Supervisor Walter Alcorn (D-Hunter Mill) held the first-ever Hunter Mill District Virtual Budget Town Hall on April 8. It featured Christina Jackson, Director of the Department of Management and Budget for Fairfax County, Alcorn's input and a Q & A opportunity. Data on the screen reported 116 people attended. Jackson said, "A lot has been stripped out (of the budget)... It's almost like a back-to-basics budget."
Alcorn reassured listeners that his priorities and values had not changed. "I'm still committed to helping our most vulnerable. I'm still committed to doing everything possible to address the affordable housing crisis. I also am committed to schools... many of the things... that we were keyed up to do before this public health crisis hit, I still am committed to doing," Alcorn said.

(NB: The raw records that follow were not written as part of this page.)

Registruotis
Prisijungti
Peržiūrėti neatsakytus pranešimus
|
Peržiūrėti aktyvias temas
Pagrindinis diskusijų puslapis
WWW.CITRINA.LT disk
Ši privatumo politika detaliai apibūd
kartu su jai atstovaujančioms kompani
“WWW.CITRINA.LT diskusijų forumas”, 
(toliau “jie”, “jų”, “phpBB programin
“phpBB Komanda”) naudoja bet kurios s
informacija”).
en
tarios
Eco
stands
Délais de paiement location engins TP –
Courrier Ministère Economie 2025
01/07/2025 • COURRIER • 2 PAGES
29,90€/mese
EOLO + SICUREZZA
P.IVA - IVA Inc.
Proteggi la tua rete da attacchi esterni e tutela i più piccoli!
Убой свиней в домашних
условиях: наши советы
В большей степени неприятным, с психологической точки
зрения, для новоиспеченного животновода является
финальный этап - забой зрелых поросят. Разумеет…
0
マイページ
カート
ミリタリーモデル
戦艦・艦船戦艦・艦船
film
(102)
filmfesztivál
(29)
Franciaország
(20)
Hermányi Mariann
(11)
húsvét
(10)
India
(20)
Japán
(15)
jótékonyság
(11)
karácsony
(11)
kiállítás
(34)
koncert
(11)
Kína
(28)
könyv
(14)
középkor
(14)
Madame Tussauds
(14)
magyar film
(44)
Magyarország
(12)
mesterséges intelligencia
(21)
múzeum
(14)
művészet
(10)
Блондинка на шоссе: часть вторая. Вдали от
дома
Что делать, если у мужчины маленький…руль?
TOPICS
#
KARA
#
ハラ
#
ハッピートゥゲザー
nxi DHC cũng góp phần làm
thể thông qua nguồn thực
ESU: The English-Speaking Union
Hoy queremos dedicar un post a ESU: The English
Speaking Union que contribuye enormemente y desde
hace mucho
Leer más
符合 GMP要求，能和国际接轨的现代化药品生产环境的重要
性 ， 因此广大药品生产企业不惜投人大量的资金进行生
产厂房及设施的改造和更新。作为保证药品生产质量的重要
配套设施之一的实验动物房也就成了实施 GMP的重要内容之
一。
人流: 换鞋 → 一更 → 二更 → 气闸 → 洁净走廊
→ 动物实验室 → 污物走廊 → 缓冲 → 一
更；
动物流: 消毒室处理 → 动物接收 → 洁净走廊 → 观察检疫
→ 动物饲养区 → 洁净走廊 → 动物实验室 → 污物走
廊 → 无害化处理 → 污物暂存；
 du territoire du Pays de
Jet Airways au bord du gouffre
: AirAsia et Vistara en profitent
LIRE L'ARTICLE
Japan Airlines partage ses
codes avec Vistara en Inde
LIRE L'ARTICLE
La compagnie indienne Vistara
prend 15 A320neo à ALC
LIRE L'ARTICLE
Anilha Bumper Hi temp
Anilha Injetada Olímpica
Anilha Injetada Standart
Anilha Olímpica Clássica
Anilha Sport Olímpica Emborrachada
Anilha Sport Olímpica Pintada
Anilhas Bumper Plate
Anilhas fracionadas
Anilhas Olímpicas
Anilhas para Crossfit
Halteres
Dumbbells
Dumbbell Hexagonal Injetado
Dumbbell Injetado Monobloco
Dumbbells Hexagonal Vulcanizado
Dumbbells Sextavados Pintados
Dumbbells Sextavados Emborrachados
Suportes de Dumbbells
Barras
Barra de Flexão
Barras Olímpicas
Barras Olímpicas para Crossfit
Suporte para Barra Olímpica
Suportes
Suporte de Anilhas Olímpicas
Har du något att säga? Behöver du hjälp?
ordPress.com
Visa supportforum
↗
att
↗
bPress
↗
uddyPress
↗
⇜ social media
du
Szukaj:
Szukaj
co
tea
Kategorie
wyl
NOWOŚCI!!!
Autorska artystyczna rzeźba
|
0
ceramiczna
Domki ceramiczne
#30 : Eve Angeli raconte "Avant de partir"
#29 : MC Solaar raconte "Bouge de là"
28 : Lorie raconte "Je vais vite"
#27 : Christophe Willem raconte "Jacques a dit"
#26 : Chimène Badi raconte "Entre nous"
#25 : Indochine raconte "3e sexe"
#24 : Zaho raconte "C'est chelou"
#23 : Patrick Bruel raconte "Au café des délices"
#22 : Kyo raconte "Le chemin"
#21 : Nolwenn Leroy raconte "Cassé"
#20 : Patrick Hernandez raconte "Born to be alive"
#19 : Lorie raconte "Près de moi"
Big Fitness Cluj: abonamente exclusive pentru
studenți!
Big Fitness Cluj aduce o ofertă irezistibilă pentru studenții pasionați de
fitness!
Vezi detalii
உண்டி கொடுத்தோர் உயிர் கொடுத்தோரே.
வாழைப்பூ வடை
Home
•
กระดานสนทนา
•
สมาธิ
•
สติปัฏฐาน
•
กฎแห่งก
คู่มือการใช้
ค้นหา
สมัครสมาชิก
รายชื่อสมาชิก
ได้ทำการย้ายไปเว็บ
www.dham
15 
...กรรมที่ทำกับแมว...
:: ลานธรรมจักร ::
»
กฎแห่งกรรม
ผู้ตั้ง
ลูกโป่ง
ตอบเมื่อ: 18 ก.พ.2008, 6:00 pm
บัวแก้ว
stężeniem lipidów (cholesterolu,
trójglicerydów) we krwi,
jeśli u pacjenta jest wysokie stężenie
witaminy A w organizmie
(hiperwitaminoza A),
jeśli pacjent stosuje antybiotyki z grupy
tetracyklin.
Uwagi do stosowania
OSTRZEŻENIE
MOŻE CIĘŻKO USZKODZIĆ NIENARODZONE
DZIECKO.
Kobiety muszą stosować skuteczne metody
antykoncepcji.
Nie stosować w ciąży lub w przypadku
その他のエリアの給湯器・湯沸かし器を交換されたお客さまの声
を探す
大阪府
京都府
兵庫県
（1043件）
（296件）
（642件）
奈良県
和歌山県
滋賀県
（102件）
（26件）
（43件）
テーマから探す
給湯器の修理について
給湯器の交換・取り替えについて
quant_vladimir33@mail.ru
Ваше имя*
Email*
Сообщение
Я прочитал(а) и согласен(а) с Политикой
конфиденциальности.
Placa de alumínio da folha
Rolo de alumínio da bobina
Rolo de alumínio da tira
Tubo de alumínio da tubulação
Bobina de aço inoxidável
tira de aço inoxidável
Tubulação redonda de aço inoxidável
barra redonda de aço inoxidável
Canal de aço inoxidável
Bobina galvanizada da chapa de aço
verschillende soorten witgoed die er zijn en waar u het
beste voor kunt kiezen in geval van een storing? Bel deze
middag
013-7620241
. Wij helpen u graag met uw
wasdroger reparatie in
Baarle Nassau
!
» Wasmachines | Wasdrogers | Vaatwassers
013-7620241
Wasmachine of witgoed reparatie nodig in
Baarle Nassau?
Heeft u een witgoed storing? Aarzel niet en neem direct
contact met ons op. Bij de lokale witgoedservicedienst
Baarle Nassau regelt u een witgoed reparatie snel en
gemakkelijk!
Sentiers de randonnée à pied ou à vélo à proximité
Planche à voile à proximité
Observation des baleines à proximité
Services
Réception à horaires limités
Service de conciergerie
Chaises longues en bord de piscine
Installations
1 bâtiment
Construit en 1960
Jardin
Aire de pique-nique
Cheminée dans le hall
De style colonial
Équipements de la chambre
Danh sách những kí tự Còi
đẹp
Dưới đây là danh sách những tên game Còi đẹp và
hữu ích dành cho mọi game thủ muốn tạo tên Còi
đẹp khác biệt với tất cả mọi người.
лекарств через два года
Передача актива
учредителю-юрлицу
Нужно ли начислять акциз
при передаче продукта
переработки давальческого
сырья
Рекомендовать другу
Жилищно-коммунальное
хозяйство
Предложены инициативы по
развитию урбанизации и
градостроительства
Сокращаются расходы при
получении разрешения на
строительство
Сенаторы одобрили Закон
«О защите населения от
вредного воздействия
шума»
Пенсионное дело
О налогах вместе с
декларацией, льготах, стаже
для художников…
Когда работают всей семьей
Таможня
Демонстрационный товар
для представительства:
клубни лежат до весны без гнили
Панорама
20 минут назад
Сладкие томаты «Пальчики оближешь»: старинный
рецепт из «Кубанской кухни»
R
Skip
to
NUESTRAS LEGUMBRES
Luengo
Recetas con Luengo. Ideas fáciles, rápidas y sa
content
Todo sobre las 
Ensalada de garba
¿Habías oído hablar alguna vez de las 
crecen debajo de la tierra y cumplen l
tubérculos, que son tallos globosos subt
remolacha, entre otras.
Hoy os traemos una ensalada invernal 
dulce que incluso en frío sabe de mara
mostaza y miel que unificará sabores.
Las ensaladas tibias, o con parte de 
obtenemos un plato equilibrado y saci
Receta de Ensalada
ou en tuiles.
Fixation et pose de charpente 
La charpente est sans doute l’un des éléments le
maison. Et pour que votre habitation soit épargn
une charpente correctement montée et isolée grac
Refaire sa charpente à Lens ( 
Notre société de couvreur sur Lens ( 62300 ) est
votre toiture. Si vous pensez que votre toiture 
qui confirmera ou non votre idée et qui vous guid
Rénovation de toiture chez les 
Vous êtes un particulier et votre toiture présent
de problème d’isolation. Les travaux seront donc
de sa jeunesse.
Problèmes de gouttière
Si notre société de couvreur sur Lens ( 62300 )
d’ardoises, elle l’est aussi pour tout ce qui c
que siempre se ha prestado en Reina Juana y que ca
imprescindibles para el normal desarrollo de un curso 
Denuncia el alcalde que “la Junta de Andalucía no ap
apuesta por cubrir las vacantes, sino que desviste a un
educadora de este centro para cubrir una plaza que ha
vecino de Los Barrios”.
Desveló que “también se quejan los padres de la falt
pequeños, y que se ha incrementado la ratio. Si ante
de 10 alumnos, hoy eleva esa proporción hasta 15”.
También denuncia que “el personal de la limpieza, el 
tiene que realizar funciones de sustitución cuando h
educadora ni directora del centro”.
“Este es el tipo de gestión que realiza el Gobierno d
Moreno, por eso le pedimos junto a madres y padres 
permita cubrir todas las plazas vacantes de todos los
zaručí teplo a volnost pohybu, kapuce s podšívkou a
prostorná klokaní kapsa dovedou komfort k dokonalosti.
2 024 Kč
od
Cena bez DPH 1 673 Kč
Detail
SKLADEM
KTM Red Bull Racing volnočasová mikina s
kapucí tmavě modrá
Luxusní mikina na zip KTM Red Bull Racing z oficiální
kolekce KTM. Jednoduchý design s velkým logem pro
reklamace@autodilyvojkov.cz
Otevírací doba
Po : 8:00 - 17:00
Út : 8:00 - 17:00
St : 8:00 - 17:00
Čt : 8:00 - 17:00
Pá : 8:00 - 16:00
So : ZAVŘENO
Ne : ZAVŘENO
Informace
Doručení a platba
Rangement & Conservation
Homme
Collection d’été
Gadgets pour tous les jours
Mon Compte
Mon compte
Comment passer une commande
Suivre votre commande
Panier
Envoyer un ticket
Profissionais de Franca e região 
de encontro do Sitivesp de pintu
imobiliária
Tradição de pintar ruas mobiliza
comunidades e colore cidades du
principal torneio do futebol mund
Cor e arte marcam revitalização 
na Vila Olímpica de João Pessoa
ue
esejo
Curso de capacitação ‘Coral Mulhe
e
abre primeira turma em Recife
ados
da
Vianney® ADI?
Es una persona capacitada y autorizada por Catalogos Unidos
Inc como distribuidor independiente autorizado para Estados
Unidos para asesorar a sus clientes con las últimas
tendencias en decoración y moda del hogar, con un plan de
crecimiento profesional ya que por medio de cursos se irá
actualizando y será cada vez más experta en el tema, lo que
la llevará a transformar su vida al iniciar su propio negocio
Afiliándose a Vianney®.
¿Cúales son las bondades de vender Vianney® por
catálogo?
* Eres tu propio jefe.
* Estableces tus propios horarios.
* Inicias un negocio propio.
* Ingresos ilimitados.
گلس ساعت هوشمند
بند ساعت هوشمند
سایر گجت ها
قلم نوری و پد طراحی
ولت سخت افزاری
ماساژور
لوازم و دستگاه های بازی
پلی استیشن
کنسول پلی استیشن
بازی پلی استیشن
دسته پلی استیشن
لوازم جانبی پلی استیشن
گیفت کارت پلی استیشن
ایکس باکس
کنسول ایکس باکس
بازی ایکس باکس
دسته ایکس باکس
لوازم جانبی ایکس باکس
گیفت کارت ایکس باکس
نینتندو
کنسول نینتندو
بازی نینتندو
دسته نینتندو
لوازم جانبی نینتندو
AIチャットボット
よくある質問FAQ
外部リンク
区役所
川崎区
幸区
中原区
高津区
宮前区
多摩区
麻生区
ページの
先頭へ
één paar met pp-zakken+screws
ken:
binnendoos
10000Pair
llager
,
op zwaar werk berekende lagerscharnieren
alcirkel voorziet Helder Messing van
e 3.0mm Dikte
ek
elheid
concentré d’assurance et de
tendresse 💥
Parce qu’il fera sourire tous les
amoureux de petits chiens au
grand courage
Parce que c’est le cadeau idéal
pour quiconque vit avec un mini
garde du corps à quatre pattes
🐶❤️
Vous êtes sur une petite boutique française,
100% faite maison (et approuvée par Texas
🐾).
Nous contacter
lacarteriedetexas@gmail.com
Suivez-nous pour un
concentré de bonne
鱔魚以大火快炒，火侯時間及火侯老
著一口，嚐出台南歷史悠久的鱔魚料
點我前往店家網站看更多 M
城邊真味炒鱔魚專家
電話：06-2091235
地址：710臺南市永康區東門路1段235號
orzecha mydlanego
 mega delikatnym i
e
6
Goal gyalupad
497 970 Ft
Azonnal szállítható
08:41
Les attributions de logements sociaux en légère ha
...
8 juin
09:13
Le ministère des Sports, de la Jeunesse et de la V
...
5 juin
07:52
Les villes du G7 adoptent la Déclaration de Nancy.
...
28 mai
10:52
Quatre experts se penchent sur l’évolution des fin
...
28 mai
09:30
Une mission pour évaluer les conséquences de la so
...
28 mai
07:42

During the Q & A, Marcella Levin asked Acorn, "Will you commit to substantially increasing the catastrophic events reserve withdrawals before the May 2020 COVID-19 peak to meet social needs? You can use pending federal funding to backfill the catastrophic reserve." Alcorn said, "Yes. I'm committed basically to doing everything we possibly can to help our nonprofits and our groups that are basically out there and keeping a lot of our most vulnerable, alive... housed and fed." Alcorn added the crisis also impacted people who worked with the homeless and hourly workers as well. "This is really taking it out on them... Those hourly workers are hired by small businesses...They're restaurants; they're service providers that don't have the large pool of capital to keep going during a time like this...I'm looking at all the opportunities that we have."
Adam, a high school student from Vienna, asked, " I noticed there were substantial cuts to a lot of the environmental investments... I was just wondering about how these cuts would affect the drive for environmental sustainability and protection." Alcorn said, "In terms of C cap, and our climate-energy action plan... I did notice that there was still some funding for that included in this budget." Jackson confirmed that while they didn't cut environmental funding, they didn't increase it. "There's still over $900,000, for example, included in environmental projects in our capital program. So, the projects that have already started will be able to continue. We just didn't add additional money."
View the video with Jackson's 8-minute budget summary, comments from Alcorn and questions from the public at https://www.crowdcast.io/e/hunter-mill-district
Residents can provide testimony on the budget via video, phone or online for upcoming budget hearings, scheduled April 28-30. After a planned mark-up meeting on May 5, the Board of Supervisors is expected to adopt the budget on May 12.